Required work:
In the records below, convert the lines from the one containing "Chargement ..." through the one containing "un atelier créatif." into a JSON list of strings, with one string per line and blank lines omitted.

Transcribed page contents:

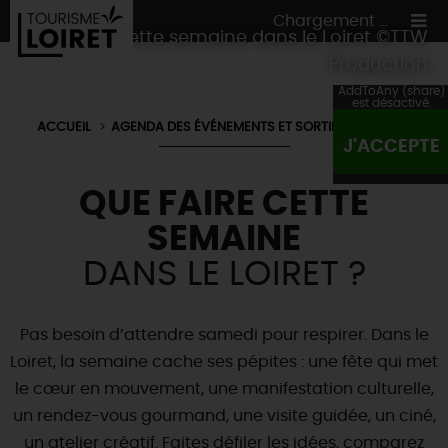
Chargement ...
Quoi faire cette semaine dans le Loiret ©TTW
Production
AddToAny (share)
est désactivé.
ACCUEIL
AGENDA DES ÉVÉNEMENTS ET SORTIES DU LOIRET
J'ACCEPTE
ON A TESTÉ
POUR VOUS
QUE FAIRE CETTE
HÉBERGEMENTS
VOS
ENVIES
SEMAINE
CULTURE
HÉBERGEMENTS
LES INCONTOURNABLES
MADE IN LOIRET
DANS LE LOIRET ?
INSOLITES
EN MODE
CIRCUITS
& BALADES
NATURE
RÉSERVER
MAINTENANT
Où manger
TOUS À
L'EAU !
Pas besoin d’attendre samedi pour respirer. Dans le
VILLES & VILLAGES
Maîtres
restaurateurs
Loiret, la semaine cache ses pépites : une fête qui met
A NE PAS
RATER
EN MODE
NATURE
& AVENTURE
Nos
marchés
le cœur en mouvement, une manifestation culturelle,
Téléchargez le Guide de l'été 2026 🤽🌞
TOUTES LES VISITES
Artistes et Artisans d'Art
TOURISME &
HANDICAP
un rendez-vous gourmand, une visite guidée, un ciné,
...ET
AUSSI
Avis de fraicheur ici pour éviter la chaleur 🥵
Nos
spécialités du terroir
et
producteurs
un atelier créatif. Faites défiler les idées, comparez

* * *

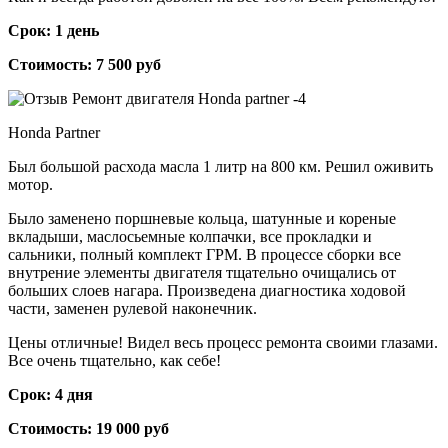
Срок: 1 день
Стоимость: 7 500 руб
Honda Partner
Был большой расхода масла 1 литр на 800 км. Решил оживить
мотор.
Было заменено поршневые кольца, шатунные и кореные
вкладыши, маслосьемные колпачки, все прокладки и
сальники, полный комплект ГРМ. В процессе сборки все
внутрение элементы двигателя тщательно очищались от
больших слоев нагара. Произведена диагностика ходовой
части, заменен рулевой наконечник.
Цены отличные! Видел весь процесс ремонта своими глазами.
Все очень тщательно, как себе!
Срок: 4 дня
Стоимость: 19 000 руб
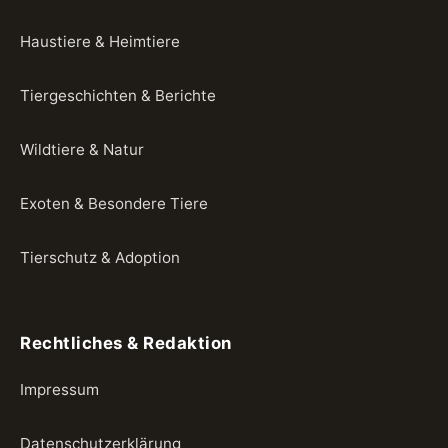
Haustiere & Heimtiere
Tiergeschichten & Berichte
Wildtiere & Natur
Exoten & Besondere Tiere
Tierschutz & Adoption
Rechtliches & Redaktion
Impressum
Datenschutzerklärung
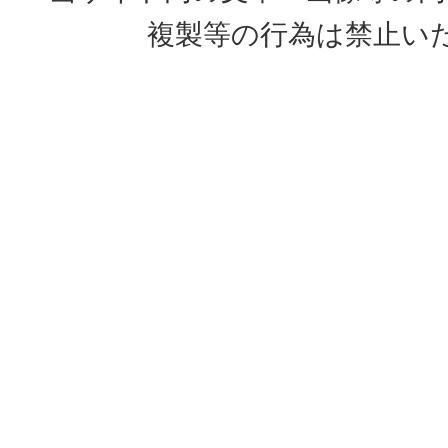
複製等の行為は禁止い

Completed task:
[
  "Chargement ...",
  "Quoi faire cette semaine dans le Loiret ©TTW",
  "Production",
  "AddToAny (share)",
  "est désactivé.",
  "ACCUEIL",
  "AGENDA DES ÉVÉNEMENTS ET SORTIES DU LOIRET",
  "J'ACCEPTE",
  "ON A TESTÉ",
  "POUR VOUS",
  "QUE FAIRE CETTE",
  "HÉBERGEMENTS",
  "VOS",
  "ENVIES",
  "SEMAINE",
  "CULTURE",
  "HÉBERGEMENTS",
  "LES INCONTOURNABLES",
  "MADE IN LOIRET",
  "DANS LE LOIRET ?",
  "INSOLITES",
  "EN MODE",
  "CIRCUITS",
  "& BALADES",
  "NATURE",
  "RÉSERVER",
  "MAINTENANT",
  "Où manger",
  "TOUS À",
  "L'EAU !",
  "Pas besoin d’attendre samedi pour respirer. Dans le",
  "VILLES & VILLAGES",
  "Maîtres",
  "restaurateurs",
  "Loiret, la semaine cache ses pépites : une fête qui met",
  "A NE PAS",
  "RATER",
  "EN MODE",
  "NATURE",
  "& AVENTURE",
  "Nos",
  "marchés",
  "le cœur en mouvement, une manifestation culturelle,",
  "Téléchargez le Guide de l'été 2026 🤽🌞",
  "TOUTES LES VISITES",
  "Artistes et Artisans d'Art",
  "TOURISME &",
  "HANDICAP",
  "un rendez-vous gourmand, une visite guidée, un ciné,",
  "...ET",
  "AUSSI",
  "Avis de fraicheur ici pour éviter la chaleur 🥵",
  "Nos",
  "spécialités du terroir",
  "et",
  "producteurs",
  "un atelier créatif. Faites défiler les idées, comparez"
]